Dan Bodner, CEO of Verint, gives his keynote lecture about...

Dan Bodner, CEO of Verint, gives his keynote lecture about artificial intelligence at a tech conference at Stony Brook University. Credit: Jessica Rotkiewicz

Artificial intelligence will mold the future of customer service, the chief executive of a billion-dollar Long Island technology company said.

Verint Systems Inc. chairman and CEO Dan Bodner, in a keynote address Tuesday at a conference held by the Center of Excellence in Wireless and Information Technology at Stony Brook University, said that consumers are demanding easy and productive interactions when they contact a company.

“If I’m not getting the experience I expect, I’m switching to another vendor,” he said.

That means businesses such as banks are placing a high “strategic” value on customer engagement.

“To create a competitive differentiation, banks need to focus on engaging customers,” he said. “Artificial intelligence is a technology that could have a very big impact on this industry.”

Melville-based Verint’s $1.1 billion in revenue during fiscal 2017 ranks it among the 10 largest public companies on Long Island. The company makes software and provides services used to collect and analyze streams of data received via voice, video, social networks, email and other channels for banks, insurance companies, health care providers and other businesses.

About two-thirds of its revenue for the fiscal year ended Jan. 31 came from its customer engagement business, including call centers.

Customers in that segment include New York Life, Humana, VSP Vision Care and Wells Fargo Bank.

The remainder of Verint’s business involves producing software used by government police and intelligence agencies to monitor and analyze communications in search of terrorist and other threats.

Bodner said that while many consumers prefer to speak to a human agent when seeking customer service, companies have an incentive to push traffic toward less costly virtual agents — online bots that mimic human interaction — and other forms of automated response.

He said that there are 10 million customer service representatives and 30 million employees processing back-office claims worldwide, areas viewed as ripe for cost-cutting through automation.At the same time, he said, surveys show that members of the millennial generation are more accepting of contacting a company through social media than baby boomers.

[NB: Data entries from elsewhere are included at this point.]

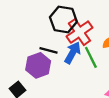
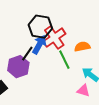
black line: (48, 50) -> (27, 54), turned -70
blue arrow: (73, 53) -> (39, 45), moved

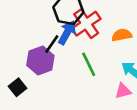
green line: (64, 60) -> (89, 64), moved
pink triangle: (83, 91) -> (123, 91), turned -32

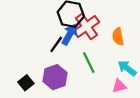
orange semicircle: (122, 35) -> (118, 37), turned -90
purple hexagon: (40, 61) -> (55, 77), moved

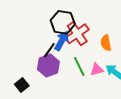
purple hexagon: (55, 77) -> (48, 66), moved
pink triangle: (119, 86) -> (97, 70), moved

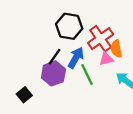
red cross: (77, 34) -> (101, 39), moved
blue arrow: (62, 41) -> (76, 58), moved
pink triangle: (97, 70) -> (106, 59), moved

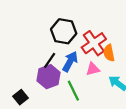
pink triangle: (106, 59) -> (93, 69), moved
green line: (87, 75) -> (73, 91), moved

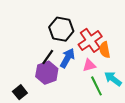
green line: (73, 91) -> (96, 86), moved

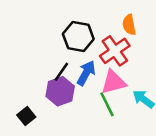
orange semicircle: (105, 50) -> (129, 25), moved
pink triangle: (89, 65) -> (114, 82), size x1.5
green line: (96, 86) -> (107, 104), moved

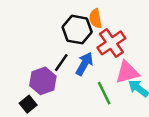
orange semicircle: (129, 25) -> (95, 18), moved
pink triangle: (114, 82) -> (127, 72), moved
purple hexagon: (60, 91) -> (43, 81), moved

Bodner said that one of the most difficult areas in customer engagement involves transferring the customer from an automated system to a human agent.

“When the bot gets stuck, the person needs to take it from there,” he said. “The handoff is quite tricky.”

One method, Bodner said, calls for robotic systems to use algorithms to score an engagement and route it to human agents when required.

“Ultimately, artificial intelligence will be very good for the consumer,” he said. “There’s no way back.”

The two-day conference, which ended on Wednesday, included sessions on cybersecurity, health care technologies and smart manufacturing.